So I bought the Eclipse, and went for my first kayak ride *ever* about a week later. I put her in at a lake on the Susquehanna River, and there was lots of current from the recent rains, so the paddling was difficult at first. I noticed that it felt tippy at first, but I love efficiency and this boat feels like it's giving me good movement for each paddle stroke.
I've done everything wrong so far: no lessons, no sprayskirt, no pump, no spare paddle, no partner. Don't follow in my footsteps, I could have easily been finished off if weren't for dumb luck (actually it was probably part of my loser ethos. I didn't want to aggrandise myself by winning a Darwin Award... &^). Since then I've bought a bilge pump and a sprayskirt, and I'm looking for lessons but haven't found them yet.

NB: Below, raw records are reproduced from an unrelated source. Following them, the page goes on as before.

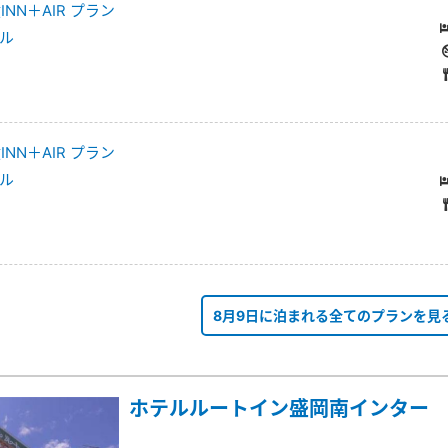
NN＋AIR プラン
ル
NN＋AIR プラン
ル
8月9日に泊まれる全てのプランを見
ホテルルートイン盛岡南インター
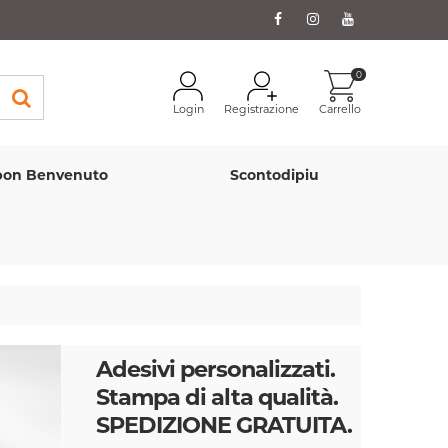
0
Login
Registrazione
Carrello
on Benvenuto
Scontodipiu
Adesivi personalizzati.
Stampa di alta qualità.
SPEDIZIONE GRATUITA.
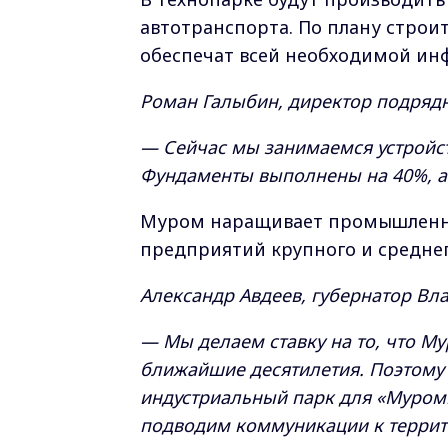
автотранспорта. По плану строит
обеспечат всей необходимой ин
Роман Галыбин, директор подряд
— Сейчас мы занимаемся устройс
Фундаменты выполнены на 40%, а 
Муром наращивает промышленну
предприятий крупного и среднег
Александр Авдеев, губернатор Вл
— Мы делаем ставку на то, что М
ближайшие десятилетия. Поэтому
индустриальный парк для «Муром
подводим коммуникации к террито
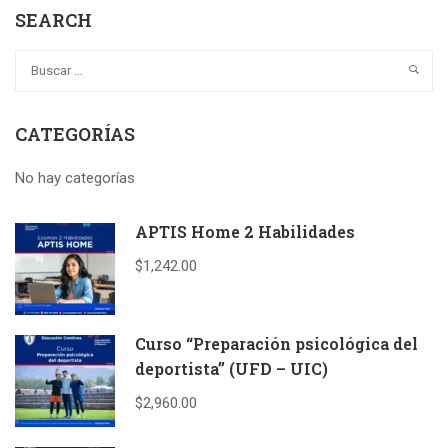
SEARCH
CATEGORÍAS
No hay categorías
APTIS Home 2 Habilidades
$1,242.00
Curso “Preparación psicológica del
deportista” (UFD – UIC)
$2,960.00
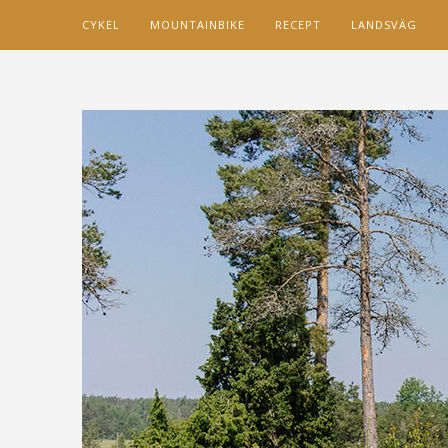
CYKEL
MOUNTAINBIKE
RECEPT
LANDSVÄG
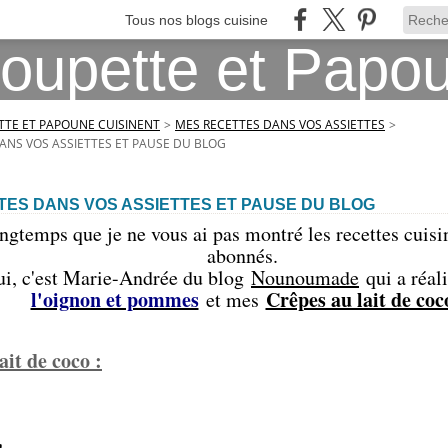
Tous nos blogs cuisine
TE ET PAPOUNE CUISINENT
>
MES RECETTES DANS VOS ASSIETTES
>
ANS VOS ASSIETTES ET PAUSE DU BLOG
TES DANS VOS ASSIETTES ET PAUSE DU BLOG
longtemps que je ne vous ai pas montré les recettes cuis
abonnés.
ui, c'est Marie-Andrée du blog
Nounoumade
qui a réa
l'oignon et pommes
Crêpes au lait de coc
et mes
ait de coco :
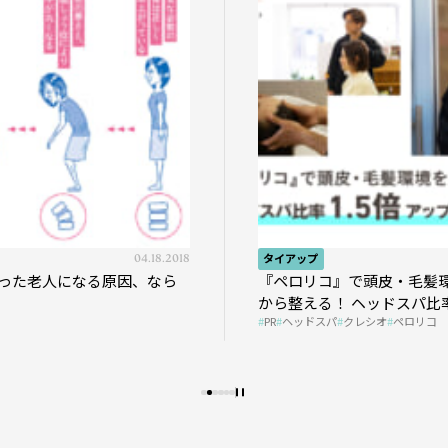
04.18.2018
タイアップ
った老人になる原因、なら
『ペロリコ』で頭皮・毛髪
から整える！ ヘッドスパ比率
PR
ヘッドスパ
クレシオ
ペロリコ
プの秘策を大公開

I also have problems with side winds weathercocking, and have noticed that the rudder slows me down, and have been thinking about grinding a taper into the rudder to see if that helps. I'm thinking about a cross-section that looks like this: ()
I still haven't found a good seating position, even with lots of canoe pads trimmed and glued all over the seat. The tall cockpit and my short legs are not working together yet, but I've got ideas about how to pad the top of the cockpit better.
One thing that helped me was to cut a canoe pad in half and lay the halves down on each side of the pipe for heel rests. Just put a bit of rubber cement on them and let it dry; this will make them sticky enough to stay in place, but still moveable. They help prevent foot cramps from the cold hull, and makes it possible to paddle barefoot without getting heel pain. I also cut a bit of the canoe pad (this is the gray closed-cell foam about 1" thick) and glued it on each footrest for padding. Ahhhh. Make the pads larger than the footrest so you don't bang your toes, and you may need to adjust your footrests once they're on. Love to paddle barefoot!
What I like about the boat is that it's sturdy (plastic is a good idea for a first boat), the fittings and decklines are nicely done, and it feels quick without feeling dangerously tippy. I did go over once while exiting the boat to a high dock, and it will roll very quickly! Watch that you don't raise your center-of-gravity with seat-padding, as you'll make it much more tippy.
What I don't like is the plastic "feel" in the water (just a bit sloppy) and the foot control rails for the rudder are iffy (mine got stuck early on, and Perception mailed me a new set right away, but actually all they need is a bit of sanding so the slider clearances are better). The weight makes it hard for a small guy to load and move around, although I'm getting better as I practice. And I sometimes wish it had end toggles and security loops.
All in all a thumbs-up, especially for a first boat.